**TEXT PROVIDED**
# Front wheel wobble



## janser23 (Apr 29, 2011)

Hello all, i have a 2003 kona stinky with a marzocchi qr20 hub. my wheel wobbles left and right with the axle tight and in the right place. is this normal? or is the wrong axle size in place? someone please help!
Thanks
Jesse


----------



## deadatbirth (Jul 23, 2007)

its called a out of true wheel


----------



## thrasher_s (Oct 5, 2009)

Sounds like a spoke tension issue. Its probably the rim that is wobbly, not the hub.


----------



## janser23 (Apr 29, 2011)

no, i know what a out of true wheel is. the wheel moves so much side to side the tire touches the fork.


----------



## lalocotequinta (Mar 28, 2007)

Have you hand check spoke tension?


----------



## janser23 (Apr 29, 2011)

yeah, it has nothing to do with the spokes. maybe the hub is shot?


----------



## shiggy (Dec 19, 1998)

janser23 said:


> no, i know what a out of true wheel is. the wheel moves so much side to side the tire touches the fork.


So, you want to know if it is normal for the tire to rub on the fork? The issue should be pretty obvious, like missing hub end caps, if you can look at the bike (unlike us).


----------



## michaelblade (Oct 18, 2006)

*Side To Side*

Hit some jumps. Why not? The wheel is true. Right? If it's still tweeked then start over. Hope you don't have a 15 mm axle in there.


----------



## janser23 (Apr 29, 2011)

And are all axles a standard size?


----------



## janser23 (Apr 29, 2011)

shiggy said:


> So, you want to know if it is normal for the tire to rub on the fork? The issue should be pretty obvious, like missing hub end caps, if you can look at the bike (unlike us).

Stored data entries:

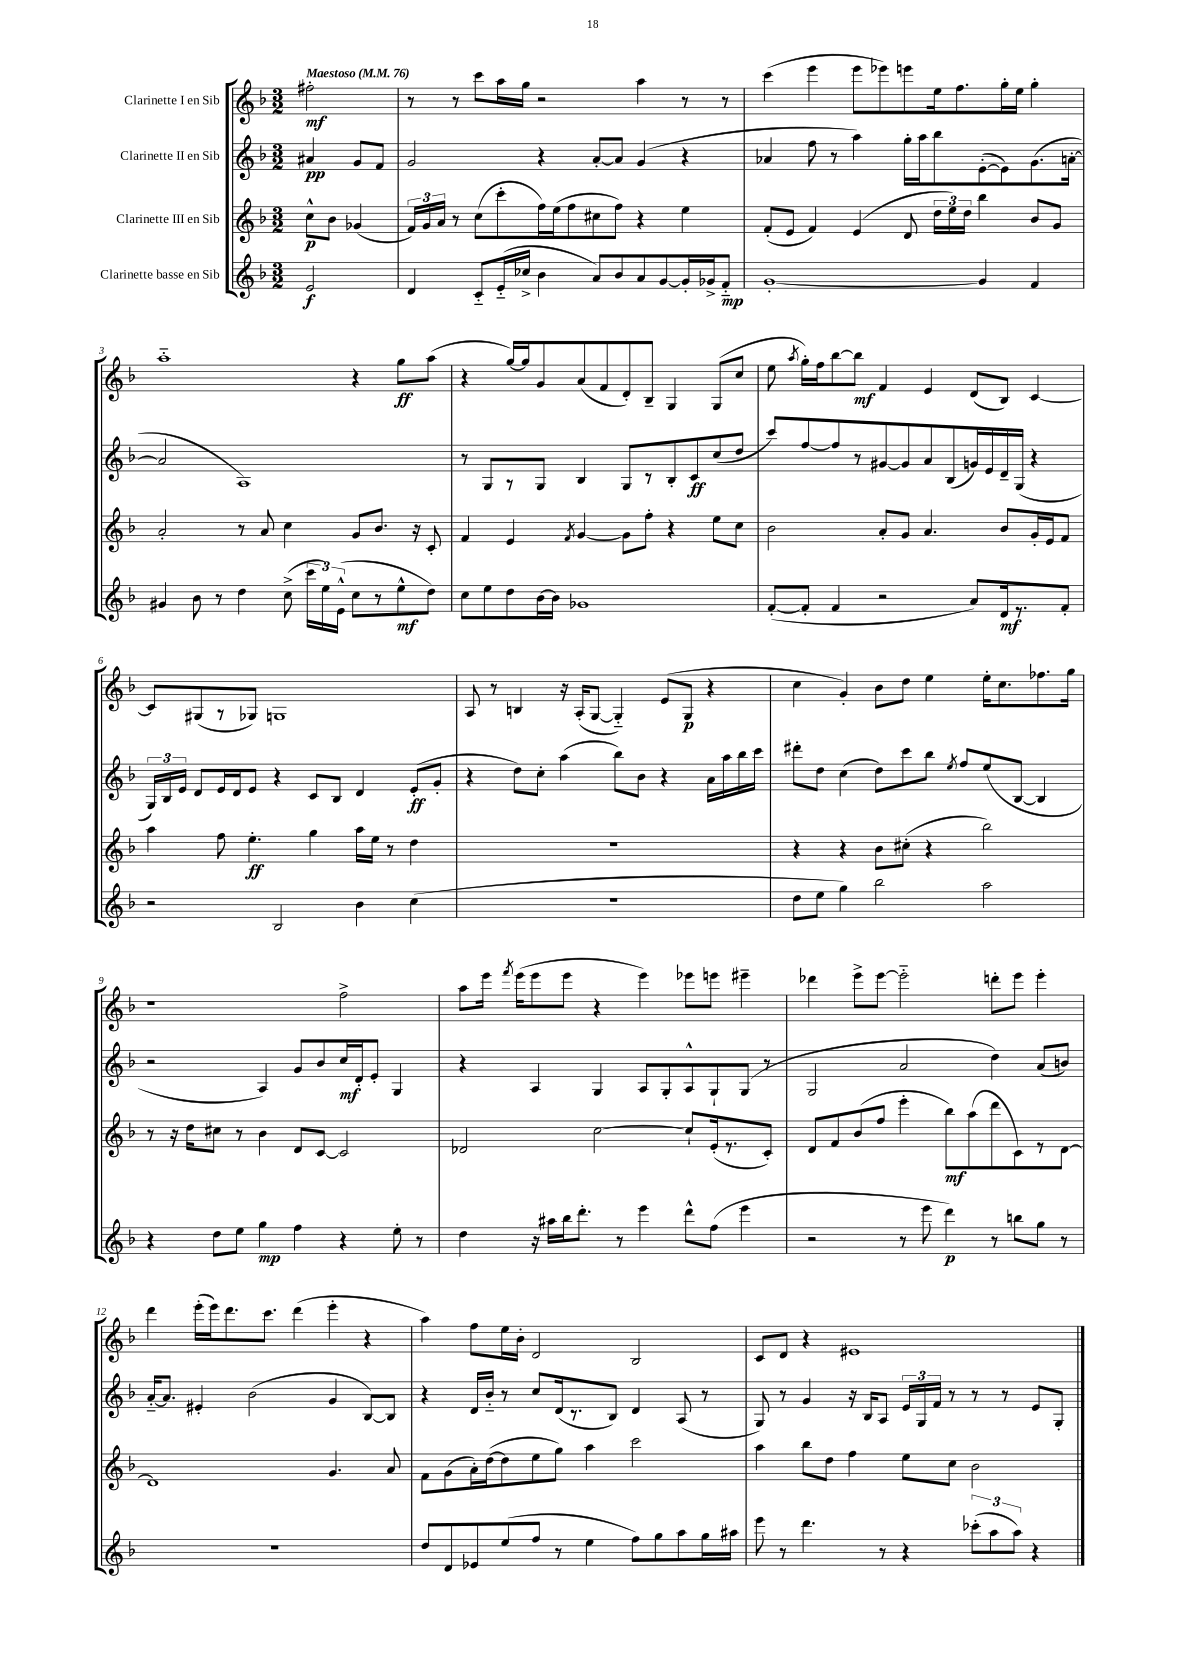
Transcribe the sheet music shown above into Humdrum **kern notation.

**kern	**kern	**kern	**kern
*staff4	*staff3	*staff2	*staff1
*clefG2	*clefG2	*clefG2	*clefG2
*k[b-]	*k[b-]	*k[b-]	*k[b-]
*M3/2	*M3/2	*M3/2	*M3/2
*MM76	*MM76	*MM76	*MM76
2e	8cc^^	4a#	2ff#'
.	8b-	.	.
.	(4g-	8g	.
.	.	8f	.
=	=	=	=
4d	24f)	2g	8r
.	24g	.	.
.	24a	.	.
.	8r	.	8r
8c'~	(8cc	.	8ccc
(16e'~	8ccc'	.	16aa
16cc-^	.	.	16gg
4b-	16ff)	4r	2r
.	(16ee	.	.
.	8ff	.	.
8a)	8cc#	[8a'	.
8b-	8ff)	8a]	.
8a	4r	(4g	4aa
[8g	.	.	.
16g']	4ee	4r	8r
16g-^	.	.	.
8f'~	.	.	8r
=	=	=	=
[1g'	(8f'	4a-	(4ccc
.	8e	.	.
.	4f)	8ff	4eee
.	.	8r	.
.	(4e	4aa)	8eee
.	.	.	8eee-)
.	8d	16gg'	8eee
.	.	16aa	.
.	24dd	8bb-	16ee
.	24ee)	.	.
.	.	.	8.ff
.	24dd	.	.
4g]	4bb-	([8e'	.
.	.	8e])	16gg'
.	.	.	16ee
4f	8b-	(8.g	4gg'
.	8g	.	.
.	.	[16a'	.
=	=	=	=
4g#	2a'	2a]	1aa'~
8b-	.	.	.
8r	.	.	.
4dd	8r	1A)	.
.	8a	.	.
(8cc^	4cc	.	.
24ccc	.	.	.
24ee)	.	.	.
(24e^^	.	.	.
8cc	8g	.	4r
8r	8.b-	.	.
8ee^^	.	.	8gg
.	16r	.	.
8dd)	8c'	.	(8aa
=	=	=	=
8cc	4f	8r	4r
8ee	.	8G	.
8dd	4e	8r	[16gg)
.	.	.	16gg]
[16b-	.	8G	8g
16b-]	.	.	.
.	8qf	.	.
1g-	[4g	4B-	(8a
.	.	.	8f
.	8g]	8G	8d')
.	8ff'	8r	8B-~
.	4r	8B-'	4G
.	.	8c	.
.	8ee	(8cc	(8G
.	8cc	8dd	8cc
=	=	=	=
([8f'	2b-	8ccc)	8ee
.	.	.	8qaa
8f']	.	[8ff	16gg')
.	.	.	16ff
4f	.	8ff]	[8bb-
.	.	8r	8bb-]
2r	8a'	[8g#	4f
.	8g	8g#]	.
.	4.a	8a	4e
.	.	(8B-	.
8a)	.	16g)	(8d
.	.	16e	.
16d	8b-	16d~	8B-)
8.r	.	(16G	.
.	16g'	4r	[4c
.	16e	.	.
8f'	8f	.	.
=	=	=	=
2r	4aa	24G)	8c]
.	.	24B-	.
.	.	24e	.
.	.	8d	(8G#
.	8ff	16e	8r
.	.	16d	.
.	4.ee'	8e	8G-)
2B-	.	4r	1G
.	4gg	8c	.
.	.	8B-	.
4b-	16aa	4d	.
.	16ee	.	.
.	8r	.	.
(4cc	4dd	(8e'	.
.	.	8g'	.
=	=	=	=
1.r	1.r	4r	8A
.	.	.	8r
.	.	8dd)	4B
.	.	8cc'	.
.	.	(4aa	16r
.	.	.	(16A'
.	.	.	[8G
.	.	8bb-)	4G'~])
.	.	8b-	.
.	.	4r	(8e
.	.	.	8G
.	.	16a	4r
.	.	16aa	.
.	.	16bb-	.
.	.	16ccc	.
=	=	=	=
8dd	4r	8ddd#'	4cc
8ee	.	8dd	.
4gg)	4r	(4cc	4g')
2bb-	8b-	8dd)	8b-
.	(8cc#'	8ccc	8dd
.	4r	8bb-	4ee
.	.	8qee	.
.	.	8ff	.
2aa	2bb-)	(8ee	16ee'
.	.	.	8.cc
.	.	[8B-	.
.	.	4B-]	8.ff-
.	.	.	16gg
=	=	=	=
4r	8r	2r	1r
.	16r	.	.
.	16dd	.	.
8dd	8cc#	.	.
8ee	8r	.	.
4gg	4b-	4A)	.
4ff	8d	8g	.
.	[8c	8b-	.
4r	2c]	16cc	2ff^
.	.	16d'	.
.	.	8e'	.
8ee'	.	4G	.
8r	.	.	.
=	=	=	=
4dd	2d-	4r	8aa
.	.	.	16eee
.	.	.	8qfff
.	.	.	(16eee
16r	.	4A	8eee
16aa#	.	.	.
16bb-	.	.	8eee
8.ddd'	.	.	.
.	[2cc	4G	4r
8r	.	.	.
4eee	.	8A	4eee)
.	.	8G'	.
8ddd^^	8cc`]	8A^^	8eee-
(8ff	(16e'	8G`	8eee
.	8.r	.	.
4eee	.	(8G	4eee#~
.	8c')	8r	.
=	=	=	=
2r	8d	2G	4ddd-
.	8f	.	.
.	(8b-	.	8eee^
.	8ff	.	[8eee
8r	4eee'	2a	2eee'~]
8eee	.	.	.
4ddd)	8bb-)	.	.
.	(8aa	.	.
8r	8ddd	4dd)	8ddd'
8bb	8c)	.	8eee
8gg	8r	(8a	4eee'
8r	[8d	8b)	.
=	=	=	=
1.r	1d]	[16a'~	4ddd
.	.	8.a]	.
.	.	4e#'	(16eee'
.	.	.	16eee)
.	.	.	8.ddd
.	.	(2b-	.
.	.	.	8.ccc
.	.	.	(4ddd
.	4.g	4g	4eee'
.	.	[8B-)	4r
.	8a	8B-]	.
=	=	=	=
8dd	8f	4r	4aa)
8d	(8g	.	.
8e-	16a')	16d	8ff
.	([16dd	16b-'~	.
(8ee	8dd]	8r	16ee
.	.	.	16b-'
8ff	8ee	8cc	2d
8r	8gg)	(16d	.
.	.	8.r	.
4ee	4aa	.	.
.	.	8B-)	.
8ff)	2ccc	4d	2B-
8gg	.	.	.
8aa	.	(8A	.
16gg	.	8r	.
16aa#	.	.	.
=	=	=	=
8eee	4aa	8G)	8c
8r	.	8r	8d
4.ddd	8bb-	4g	4r
.	8dd	.	.
.	4ff	16r	1e#
.	.	16B-	.
8r	.	8A	.
4r	8ee	24e	.
.	.	24G	.
.	.	24f	.
.	8cc	8r	.
(12ccc-'	2b-	8r	.
12aa	.	.	.
.	.	8r	.
12aa)	.	.	.
4r	.	8e	.
.	.	8G'	.
==	==	==	==
*-	*-	*-	*-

**STATED PROBLEM 1**
In the front wheel wobble thread, what bike and hub does the first poster have?
**STATED PROBLEM 2**
Write the next part of the front wheel wobble thread, following on from its final post.

**RIGHT ANSWER 1**
A 2003 Kona Stinky with a Marzocchi QR20 hub.

**RIGHT ANSWER 2**
All of the parts are there, i think its a wrong axle size


----------



## janser23 (Apr 29, 2011)

michaelblade said:


> Hit some jumps. Why not? The wheel is true. Right? If it's still tweeked then start over. Hope you don't have a 15 mm axle in there.


I believe this is the problem. is there someway to easily measure the size of the axle?


----------



## michaelblade (Oct 18, 2006)

Seriously I think you might have a 15mm and you need a 20mm . It should fit tight even before final tightening.


----------



## freeriderB (Jan 9, 2004)

don't overlook the simple things...did you recently put a new tire on?
If so, check to ensure the bead is seated all the way around on both sides.
If not, this will produce a wobble that looks like you need a true...when you don't.

just saying...take a look before you start buyin new hubs and axles...


----------



## jcook1989 (Mar 16, 2008)

Take a picture for your hub and your fork. Then someone can tell you if they are supposed to fit together. Although I have a feeling your rim might be bent.


----------



## Rudster (Jun 25, 2008)

Soooo, wobble when you spin the front tire by hand....or wobble when you grasp the front tire, you detect movement..side to side???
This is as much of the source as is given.